Existence of transmission eigenvalues for biharmonic scattering by a clamped planar region
Isaac Harris, Andreas Kleefeld, Heejin Lee
TL;DR
This work establishes the existence of infinitely many real clamped transmission eigenvalues for biharmonic scattering in a planar Kirchhoff–Love plate. By formulating a truncated-domain variational problem with operators $\mathbb{A}_k$ and $\mathbb{B}$ and leveraging a result of Cakoni–TE, the authors prove coercivity of $\mathbb{A}_0$ and the required spectral properties to guarantee discrete real eigenvalues, while linking the first eigenvalue to the Dirichlet spectrum via $k_1^2 \le \lambda_1$. Numerically, the study uses boundary-integral methods to compute clamped, Dirichlet, and Neumann eigenvalues for disk and several nontrivial shapes, revealing interlacing patterns and monotonicity of the first clamped eigenvalue with respect to the obstacle measure.

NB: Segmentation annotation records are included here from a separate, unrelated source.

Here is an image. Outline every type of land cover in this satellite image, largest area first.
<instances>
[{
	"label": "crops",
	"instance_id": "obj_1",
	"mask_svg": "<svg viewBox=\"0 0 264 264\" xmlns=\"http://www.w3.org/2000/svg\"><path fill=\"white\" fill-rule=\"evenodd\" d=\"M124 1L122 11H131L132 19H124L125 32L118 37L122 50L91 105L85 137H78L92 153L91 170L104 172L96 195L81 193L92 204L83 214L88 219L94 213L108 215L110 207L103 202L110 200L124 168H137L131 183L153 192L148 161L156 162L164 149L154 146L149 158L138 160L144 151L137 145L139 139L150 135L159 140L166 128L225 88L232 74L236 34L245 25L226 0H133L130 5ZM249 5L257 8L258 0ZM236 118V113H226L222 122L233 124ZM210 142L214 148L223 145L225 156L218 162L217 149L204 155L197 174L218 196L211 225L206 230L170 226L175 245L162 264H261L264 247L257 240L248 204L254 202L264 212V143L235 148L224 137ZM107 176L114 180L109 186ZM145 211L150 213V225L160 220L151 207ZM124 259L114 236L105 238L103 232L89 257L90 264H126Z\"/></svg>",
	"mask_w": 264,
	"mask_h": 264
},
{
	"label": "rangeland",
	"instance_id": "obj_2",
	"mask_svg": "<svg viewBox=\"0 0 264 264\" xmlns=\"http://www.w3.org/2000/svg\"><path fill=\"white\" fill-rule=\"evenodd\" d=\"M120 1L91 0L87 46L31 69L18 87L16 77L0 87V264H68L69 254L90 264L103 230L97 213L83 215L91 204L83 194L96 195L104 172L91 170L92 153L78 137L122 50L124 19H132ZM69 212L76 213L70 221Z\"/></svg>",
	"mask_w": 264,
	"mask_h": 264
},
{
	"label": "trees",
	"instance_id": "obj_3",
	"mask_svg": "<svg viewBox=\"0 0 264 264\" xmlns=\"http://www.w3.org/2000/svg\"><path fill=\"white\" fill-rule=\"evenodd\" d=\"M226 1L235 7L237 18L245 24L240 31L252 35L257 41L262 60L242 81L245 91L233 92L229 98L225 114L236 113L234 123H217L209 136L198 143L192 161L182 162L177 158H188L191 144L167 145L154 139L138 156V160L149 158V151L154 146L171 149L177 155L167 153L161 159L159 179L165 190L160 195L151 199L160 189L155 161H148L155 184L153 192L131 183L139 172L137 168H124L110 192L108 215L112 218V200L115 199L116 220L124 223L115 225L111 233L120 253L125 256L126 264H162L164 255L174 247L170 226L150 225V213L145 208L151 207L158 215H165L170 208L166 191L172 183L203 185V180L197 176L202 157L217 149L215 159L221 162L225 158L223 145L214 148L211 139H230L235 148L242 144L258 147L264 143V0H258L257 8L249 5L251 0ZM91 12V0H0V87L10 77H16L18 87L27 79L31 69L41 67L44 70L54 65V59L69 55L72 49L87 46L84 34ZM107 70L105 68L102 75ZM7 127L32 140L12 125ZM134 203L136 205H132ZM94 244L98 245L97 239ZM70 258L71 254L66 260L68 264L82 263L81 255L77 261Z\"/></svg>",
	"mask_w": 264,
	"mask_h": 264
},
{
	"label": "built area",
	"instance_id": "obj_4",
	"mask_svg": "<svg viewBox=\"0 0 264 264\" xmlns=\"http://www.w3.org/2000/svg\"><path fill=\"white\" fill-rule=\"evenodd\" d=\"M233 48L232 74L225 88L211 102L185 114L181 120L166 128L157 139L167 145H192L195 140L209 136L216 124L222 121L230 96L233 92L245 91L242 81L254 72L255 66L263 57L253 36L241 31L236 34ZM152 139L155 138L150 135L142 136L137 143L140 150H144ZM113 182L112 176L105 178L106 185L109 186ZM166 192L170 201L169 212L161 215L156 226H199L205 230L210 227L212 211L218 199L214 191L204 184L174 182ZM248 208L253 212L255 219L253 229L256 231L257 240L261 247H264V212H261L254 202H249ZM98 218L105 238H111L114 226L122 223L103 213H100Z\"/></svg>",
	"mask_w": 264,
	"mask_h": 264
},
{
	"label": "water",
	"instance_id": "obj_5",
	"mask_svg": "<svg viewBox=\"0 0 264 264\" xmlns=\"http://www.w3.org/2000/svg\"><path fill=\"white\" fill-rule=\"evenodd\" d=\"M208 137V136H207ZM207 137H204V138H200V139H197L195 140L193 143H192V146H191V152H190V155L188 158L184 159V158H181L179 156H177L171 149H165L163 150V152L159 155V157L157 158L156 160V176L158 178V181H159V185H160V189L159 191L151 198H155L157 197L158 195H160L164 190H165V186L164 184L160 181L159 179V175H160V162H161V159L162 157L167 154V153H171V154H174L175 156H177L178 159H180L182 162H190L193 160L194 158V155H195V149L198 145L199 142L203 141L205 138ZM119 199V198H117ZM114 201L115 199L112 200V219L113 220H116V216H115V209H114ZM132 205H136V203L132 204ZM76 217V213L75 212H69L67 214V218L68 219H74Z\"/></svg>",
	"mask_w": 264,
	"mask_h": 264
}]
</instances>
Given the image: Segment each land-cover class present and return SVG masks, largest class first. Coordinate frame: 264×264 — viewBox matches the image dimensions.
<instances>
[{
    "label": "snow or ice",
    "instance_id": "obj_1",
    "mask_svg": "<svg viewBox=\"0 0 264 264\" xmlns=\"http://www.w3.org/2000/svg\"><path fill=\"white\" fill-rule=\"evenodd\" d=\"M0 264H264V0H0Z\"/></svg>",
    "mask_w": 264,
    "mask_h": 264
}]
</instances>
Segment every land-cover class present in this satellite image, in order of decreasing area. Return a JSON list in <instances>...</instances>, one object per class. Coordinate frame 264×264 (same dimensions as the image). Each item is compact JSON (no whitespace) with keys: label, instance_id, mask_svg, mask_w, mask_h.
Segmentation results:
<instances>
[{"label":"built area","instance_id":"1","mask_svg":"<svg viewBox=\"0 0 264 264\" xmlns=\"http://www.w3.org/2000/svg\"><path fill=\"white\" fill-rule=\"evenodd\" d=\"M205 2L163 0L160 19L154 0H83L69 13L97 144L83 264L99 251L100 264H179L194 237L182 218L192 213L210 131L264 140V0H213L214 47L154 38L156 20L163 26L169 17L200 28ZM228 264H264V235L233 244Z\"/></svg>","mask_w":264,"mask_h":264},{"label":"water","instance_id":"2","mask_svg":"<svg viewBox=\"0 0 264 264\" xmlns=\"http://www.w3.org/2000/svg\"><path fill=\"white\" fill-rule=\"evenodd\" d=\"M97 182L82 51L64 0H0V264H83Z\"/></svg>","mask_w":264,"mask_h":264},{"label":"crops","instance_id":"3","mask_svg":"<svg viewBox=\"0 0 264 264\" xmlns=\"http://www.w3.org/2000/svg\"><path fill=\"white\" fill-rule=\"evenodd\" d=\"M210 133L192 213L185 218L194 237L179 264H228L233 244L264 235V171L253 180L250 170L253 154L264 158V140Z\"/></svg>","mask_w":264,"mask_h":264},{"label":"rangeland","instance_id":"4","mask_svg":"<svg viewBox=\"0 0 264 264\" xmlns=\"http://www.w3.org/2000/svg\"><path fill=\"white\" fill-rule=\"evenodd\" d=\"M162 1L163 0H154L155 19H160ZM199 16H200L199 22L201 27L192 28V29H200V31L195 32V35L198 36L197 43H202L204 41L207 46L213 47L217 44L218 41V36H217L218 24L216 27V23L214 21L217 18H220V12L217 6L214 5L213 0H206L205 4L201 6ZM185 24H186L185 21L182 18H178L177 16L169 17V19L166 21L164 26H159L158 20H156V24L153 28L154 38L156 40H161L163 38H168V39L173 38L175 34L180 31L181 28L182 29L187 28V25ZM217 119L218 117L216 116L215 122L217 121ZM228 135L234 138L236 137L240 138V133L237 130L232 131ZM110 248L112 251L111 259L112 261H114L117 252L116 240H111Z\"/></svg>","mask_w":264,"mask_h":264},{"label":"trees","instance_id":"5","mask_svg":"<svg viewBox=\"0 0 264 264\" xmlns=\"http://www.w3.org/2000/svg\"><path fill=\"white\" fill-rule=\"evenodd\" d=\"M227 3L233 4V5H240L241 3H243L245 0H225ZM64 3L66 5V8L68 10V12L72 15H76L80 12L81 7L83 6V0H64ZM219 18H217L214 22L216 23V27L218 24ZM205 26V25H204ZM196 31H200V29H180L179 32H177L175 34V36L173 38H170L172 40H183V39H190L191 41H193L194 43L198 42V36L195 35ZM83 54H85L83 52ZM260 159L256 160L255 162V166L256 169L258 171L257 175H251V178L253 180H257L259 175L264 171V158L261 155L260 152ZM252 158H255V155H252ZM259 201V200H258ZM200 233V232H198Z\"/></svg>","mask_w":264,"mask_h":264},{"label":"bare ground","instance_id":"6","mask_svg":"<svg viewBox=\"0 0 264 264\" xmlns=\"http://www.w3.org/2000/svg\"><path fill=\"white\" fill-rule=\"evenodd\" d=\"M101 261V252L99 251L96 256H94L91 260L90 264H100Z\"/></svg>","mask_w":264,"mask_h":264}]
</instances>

The results enhance understanding of transmission phenomena in biharmonic scattering and suggest directions for extending to other boundary conditions and inverse problems. The methods and findings have potential applications in nondestructive testing and plate scattering analysis.
Abstract
In this paper, we study the so-called clamped transmission eigenvalue problem. This is a new transmission eigenvalue problem that is derived from the scattering of an impenetrable clamped obstacle in a thin elastic plate. The scattering problem is modeled by a biharmonic wave operator given by the Kirchhoff--Love infinite plate problem in the frequency domain. These scattering problems have not been studied to the extent of other models. Unlike other transmission eigenvalue problems, the problem studied here is a system of homogeneous PDEs defined in all of $\mathbb{R}^2$. This provides unique analytical and computational difficulties when studying the clamped transmission eigenvalue problem. We are able to prove that there exist infinitely many real clamped transmission eigenvalues. This is done by studying the equivalent variational formulation. We also investigate the relationship of the clamped transmission eigenvalues to the Dirichlet and Neumann eigenvalues of the negative Laplacian for the bounded scattering obstacle.